I see how a loose integration of Windows 95 and DOS seemingly helps Microsoft in that it loosens the Appeal's court definition of integrated.

It helps them in connection with the Consent Decree, *not* in connection with the straight Sherman 2 action.

In going over this opinion more carefully, I am having a harder and harder time understanding why all three judges chose to engage in a long exegesis on the meaning of the Consent Decree.

The opinion goes along fine until it reaches this point:

We do not believe that a reviewing court must entertain such a request [to "allow[] a procedurally flawed injunction to remain in place pending a proper hearing on remand"]; if the record the record were so deficient as to make effective evaluation of the equities impossible, a court might do better simply to vacate the injunction as a matter of course -- especially where, as here, the injunction was sought only rather obliquely.

As this point, were *I* the one writing the opinion, I would have gone on to discuss Lessig and left all the discussion about the meaning of the Consent Decree for another day. The court raises a number of reasons for discussing it in this opinion which, quite frankly, I do not find very convincing:

1. Silence at this stage would risk considerable waste of litigative resources.
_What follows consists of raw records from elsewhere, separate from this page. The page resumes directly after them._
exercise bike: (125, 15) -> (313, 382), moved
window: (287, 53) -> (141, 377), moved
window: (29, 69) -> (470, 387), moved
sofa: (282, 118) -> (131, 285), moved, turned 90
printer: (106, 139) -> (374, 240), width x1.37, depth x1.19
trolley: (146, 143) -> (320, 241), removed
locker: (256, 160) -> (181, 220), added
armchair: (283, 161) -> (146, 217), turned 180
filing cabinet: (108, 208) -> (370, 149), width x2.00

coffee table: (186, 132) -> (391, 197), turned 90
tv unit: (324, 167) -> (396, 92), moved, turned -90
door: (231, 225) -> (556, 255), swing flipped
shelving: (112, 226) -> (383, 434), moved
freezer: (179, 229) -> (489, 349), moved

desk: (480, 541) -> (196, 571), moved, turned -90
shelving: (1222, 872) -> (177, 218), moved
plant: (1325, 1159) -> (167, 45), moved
No it would not, at least not in the Consent Decree case itself. As Judge Wald seemed to recognize, the case is now in legal limbo, since the release of Windows 98 and the Sherman Act case are making it irrelevant and moot. Had the court not said anything, the case would have been remanded and the two sides might then have agreed to dismiss it, or Microsoft might have moved to dismiss it as moot, and it would have died a quiet death. Now that the court has trashed the DOJ's case, the DOJ cannot back down without making itself look bad.

The only way it makes sense is if the Consent Decree provides a stronger restraint on Microsoft's tying activities than does naked antitrust law -- a possibility that also does not bode well for DOJ's browser integration case. In any event, if the Consent Decree is more prohibitive than general antitrust law, then that's another reason for DOJ not to back down.

2. The lower court's "estimate of the probability of success on the merits depends on an incorrect or mistakenly applied legal premise so that the court is serving the interests of justice by setting matters right.

But the appellate court's legal premise might just as easily depend on a mistaken understanding of the facts, in which case justice is not served by issuing a premature, advisory opinion.

Furthermore, there are good reasons not to have interpreted the Consent Decree now.

First, as the court itself said, the court's "factual conclusion is, of course, subject to reexamination on a more complete record," meaning that the District Court has the ability to undo the factual premises of the case. In particular, if it turns out that the IE/Win 95 combination is, as a factual matter, more closely analogous to the Win 3.1/DOS bundling than to the actual, as opposed to the court's perhaps mistaken view of, Win 95 integration, then the District Court, I think would still have the power to rule it illegal under the Consent Decree -- in which case, most of the appeals court's comments are a confusing waste of time. If the case were dismissed, then the waste of time would also have been unnecessary.

Second, the court harps over and over about how the judiciary is not competent to engage in regulating product design. But that is exactly what they are doing, albeit applying a deferential standard of what product designs pass muster under the Consent Decree. If the judiciary is not competent to engage in regulating product design, then maybe the court of appeals should not have done so here.

Williams and Randoph did not get to where they are now because they are stupid. So, why did these two men, whose judicial philosophies would otherwise counsel restraint, reach out to issue their advisory opinion about the meaning of the Consent Decree?